Trivial benefits
Author
Discussion

cheeky_chops

Original Poster:

1,613 posts

267 months

Thursday 19th January 2023
quotequote all
New accountant and using Xero all good. Previous accountant we would get vouchers/dinners/stuff up to £50x6 per director (no other employees) and these would go down as non-taxable benefit so i suggested adding"non taxable benefits" to Xero chart of account

New accountant - "you need to be very careful using trivial benefits because HMRC do look into them. HMRC expect them to arise from business trading, therefore if they can be directly linked to the running of the business this would be acceptable. If not, they would need to be put to the director’s loan account."

https://www.gov.uk/expenses-and-benefits-trivial-b...
Example for small co - https://www.gov.uk/hmrc-internal-manuals/employmen...

I cant see anything in the gov doc that says they thould be trading or business related so im confused!

Simpo Two

89,343 posts

281 months

Thursday 19th January 2023
quotequote all
Different accountants have different attitudes to risk. It's basically 'How lucky do you feel?'

Mine says you have to mention everything because HMRC already know it. My immediate response is 'If they already know everything then why are we wasting our time and my money doing a tax return?' spin

MaxFromage

2,394 posts

147 months

Thursday 19th January 2023
quotequote all
cheeky_chops said:
New accountant and using Xero all good. Previous accountant we would get vouchers/dinners/stuff up to £50x6 per director (no other employees) and these would go down as non-taxable benefit so i suggested adding"non taxable benefits" to Xero chart of account

New accountant - "you need to be very careful using trivial benefits because HMRC do look into them. HMRC expect them to arise from business trading, therefore if they can be directly linked to the running of the business this would be acceptable. If not, they would need to be put to the director’s loan account."

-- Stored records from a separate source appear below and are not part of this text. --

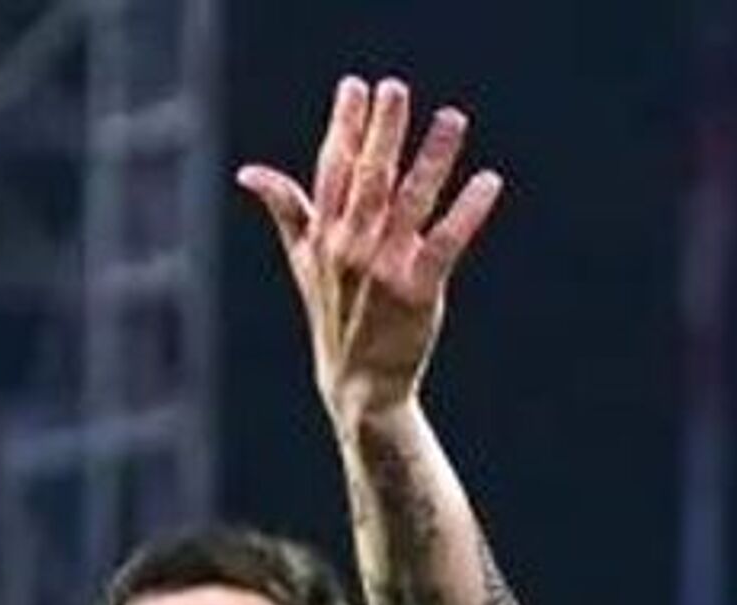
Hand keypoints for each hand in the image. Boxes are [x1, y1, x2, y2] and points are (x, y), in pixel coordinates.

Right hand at [235, 75, 504, 421]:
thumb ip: (285, 210)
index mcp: (325, 236)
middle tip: (396, 89)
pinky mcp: (418, 292)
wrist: (357, 385)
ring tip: (453, 118)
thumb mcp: (302, 262)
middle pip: (369, 177)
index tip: (356, 87)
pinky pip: (445, 244)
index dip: (345, 126)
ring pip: (411, 202)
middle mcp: (351, 248)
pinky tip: (488, 181)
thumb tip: (248, 172)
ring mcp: (384, 270)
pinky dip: (467, 212)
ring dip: (433, 158)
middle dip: (382, 131)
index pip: (333, 169)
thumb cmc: (334, 316)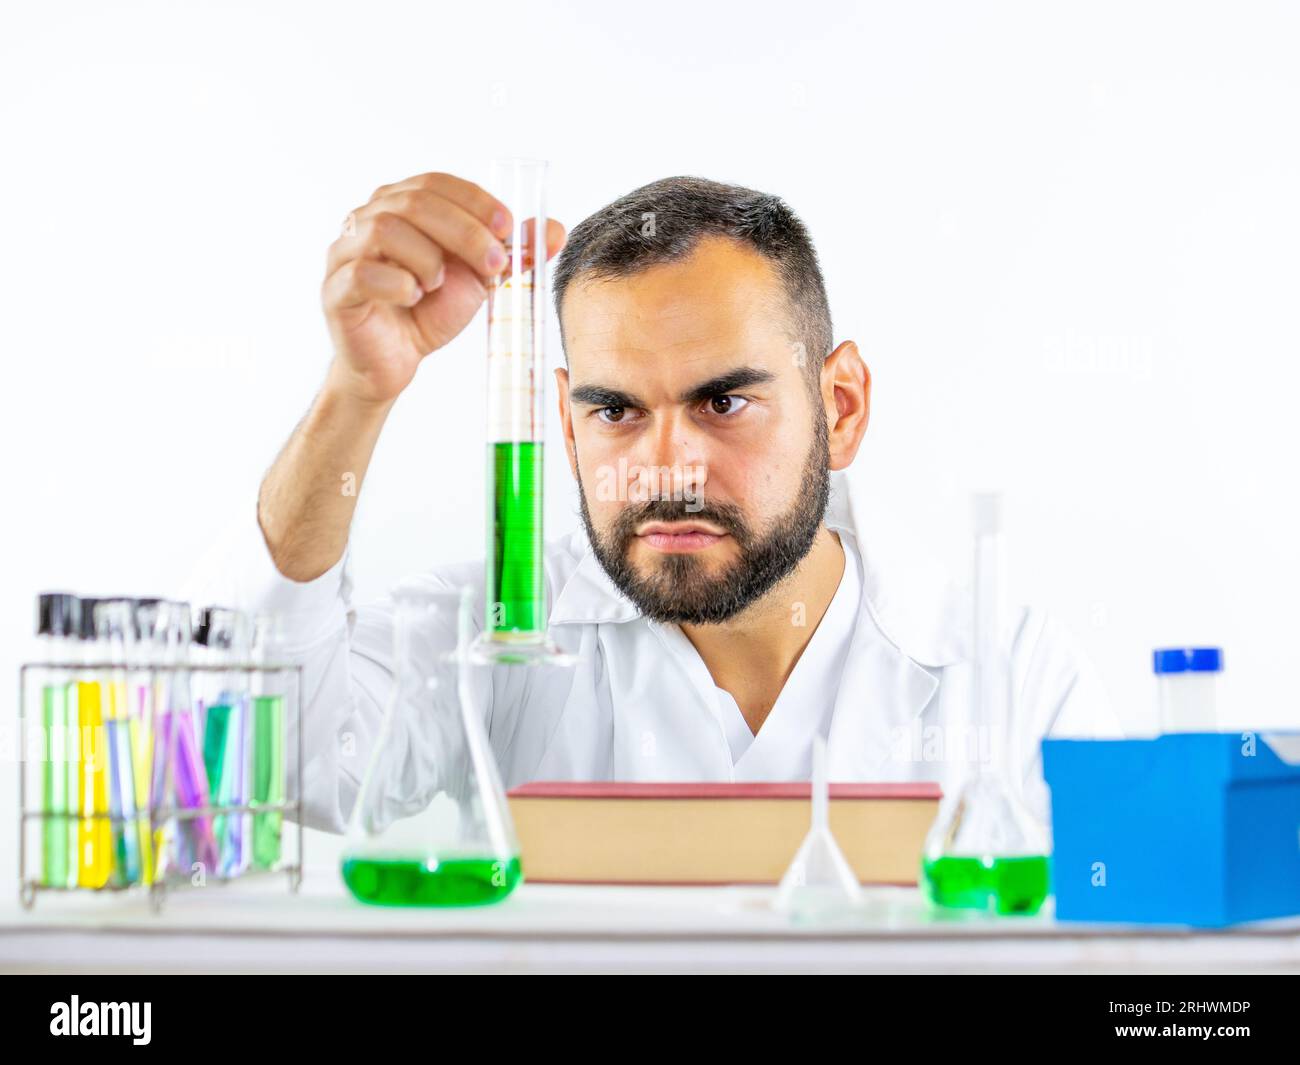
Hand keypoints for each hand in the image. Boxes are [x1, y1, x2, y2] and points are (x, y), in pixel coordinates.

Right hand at [321, 171, 566, 404]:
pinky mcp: (335, 289)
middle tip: (496, 266)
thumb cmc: (429, 312)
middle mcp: (366, 218)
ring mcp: (345, 252)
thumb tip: (554, 229)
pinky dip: (398, 284)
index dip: (475, 201)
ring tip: (440, 286)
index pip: (436, 183)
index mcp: (400, 206)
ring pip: (385, 230)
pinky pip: (362, 273)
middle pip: (414, 202)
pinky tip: (413, 298)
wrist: (394, 362)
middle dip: (465, 232)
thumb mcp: (478, 279)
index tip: (509, 229)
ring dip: (428, 259)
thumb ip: (512, 253)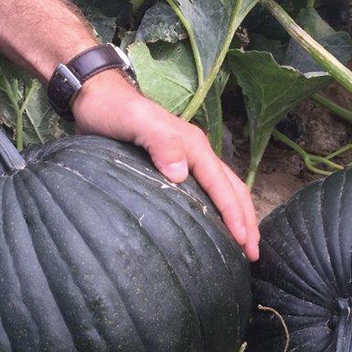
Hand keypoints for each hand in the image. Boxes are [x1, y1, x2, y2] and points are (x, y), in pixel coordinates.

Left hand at [72, 71, 259, 260]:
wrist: (97, 98)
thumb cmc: (115, 112)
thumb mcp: (136, 122)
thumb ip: (161, 142)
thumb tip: (181, 173)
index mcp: (194, 147)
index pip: (221, 185)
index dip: (233, 214)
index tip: (242, 241)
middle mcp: (197, 154)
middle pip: (233, 189)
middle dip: (247, 221)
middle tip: (254, 254)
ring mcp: (188, 161)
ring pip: (224, 191)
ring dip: (237, 217)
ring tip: (244, 244)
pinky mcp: (175, 167)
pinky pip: (206, 191)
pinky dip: (218, 211)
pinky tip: (214, 227)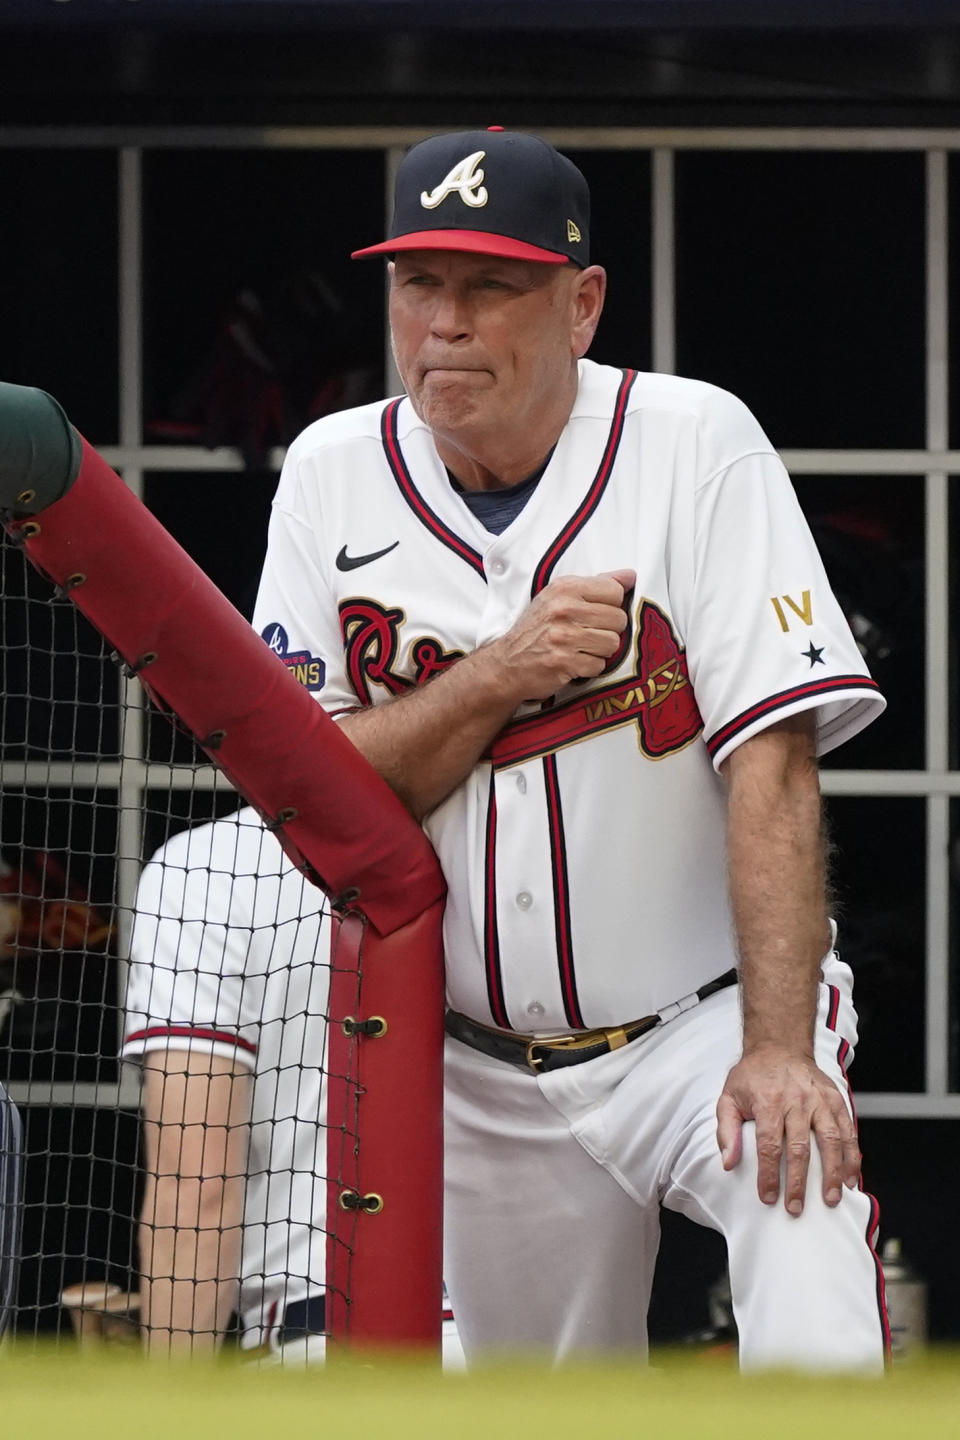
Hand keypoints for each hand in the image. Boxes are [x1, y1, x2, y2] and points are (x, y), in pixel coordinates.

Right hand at [486, 568, 635, 703]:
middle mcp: (564, 609)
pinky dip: (589, 667)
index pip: (615, 591)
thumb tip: (630, 576)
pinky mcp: (565, 662)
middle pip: (618, 619)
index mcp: (565, 588)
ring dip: (600, 650)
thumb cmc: (537, 629)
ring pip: (612, 643)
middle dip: (607, 630)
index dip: (611, 606)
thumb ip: (596, 585)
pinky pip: (599, 665)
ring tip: (581, 648)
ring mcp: (564, 636)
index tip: (595, 614)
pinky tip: (574, 662)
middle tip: (587, 634)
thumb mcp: (559, 597)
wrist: (507, 663)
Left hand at [716, 1044, 860, 1215]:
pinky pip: (847, 1130)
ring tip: (831, 1198)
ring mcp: (819, 1100)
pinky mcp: (836, 1099)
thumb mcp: (729, 1096)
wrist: (779, 1045)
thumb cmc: (752, 1076)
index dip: (769, 1174)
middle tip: (796, 1208)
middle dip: (798, 1182)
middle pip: (800, 1148)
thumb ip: (726, 1130)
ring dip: (832, 1173)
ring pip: (830, 1141)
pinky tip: (852, 1177)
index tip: (767, 1197)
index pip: (769, 1145)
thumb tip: (728, 1163)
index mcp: (768, 1101)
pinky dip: (852, 1155)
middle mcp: (796, 1101)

https://www.gov.uk/expenses-and-benefits-trivial-b...
Example for small co - https://www.gov.uk/hmrc-internal-manuals/employmen...

I cant see anything in the gov doc that says they thould be trading or business related so im confused!
HMRC don't look into them. HMRC might review them if they were looking at something else, but they don't know if you've had trivial benefits in the normal course of business/your HMRC submissions. If an accountant is actually telling their client they shouldn't do the £50*6, then they don't really understand what they are. The whole point is that trivial benefits aren't linked to trading and the running of the business and should under no circumstances be linked to performance..!

Terminator X

17,943 posts

220 months

Thursday 19th January 2023
quotequote all
Surely HMRC just run an algorithm looking for any businesses not within certain parameters. There is no way they have real people looking through stuff, is there?

TX.

RTPT

140 posts

35 months

Thursday 19th January 2023
quotequote all
Terminator X said:
Surely HMRC just run an algorithm looking for any businesses not within certain parameters. There is no way they have real people looking through stuff, is there?

TX.
Probably a few real humans using multiple excel documents laugh

MaxFromage

2,394 posts

147 months

Thursday 19th January 2023
quotequote all
Terminator X said:
Surely HMRC just run an algorithm looking for any businesses not within certain parameters. There is no way they have real people looking through stuff, is there?

TX.
All accounts are coded now when they are sent to HMRC, so they have access to the data and variances as you note. They also have access to other systems such as property sale data. Reviews will be done manually as well. If they want to (high level fraud such as COP9) they can really can dig into some serious data. But the reality is HMRC is failing very badly and I'm sure a lot of people are aware and taking advantage.

Rufus Stone

10,492 posts

72 months

Friday 20th January 2023
quotequote all
Surely the danger is if you are doing this routinely HMRC could seek to deem them remuneration rather than gifts.

Got to love the Government though, it's been £50 for a long as I can remember. I use it to buy staff a christmas present each year. It used to buy something decent, now it's little more than a box of posh chocolates.

cheeky_chops

Original Poster:

1,613 posts

267 months

Friday 20th January 2023
quotequote all
thanks, had a chat and crossed wires so all sorted!


Eric Mc

124,033 posts

281 months

Friday 20th January 2023
quotequote all
MaxFromage said:
But the reality is HMRC is failing very badly and I'm sure a lot of people are aware and taking advantage.
And have been for a very long time. The number of tax investigations and tax enquiries is way down on what it was 20 years ago - precisely the opposite of what HMRC told us when Self Assessment was being introduced.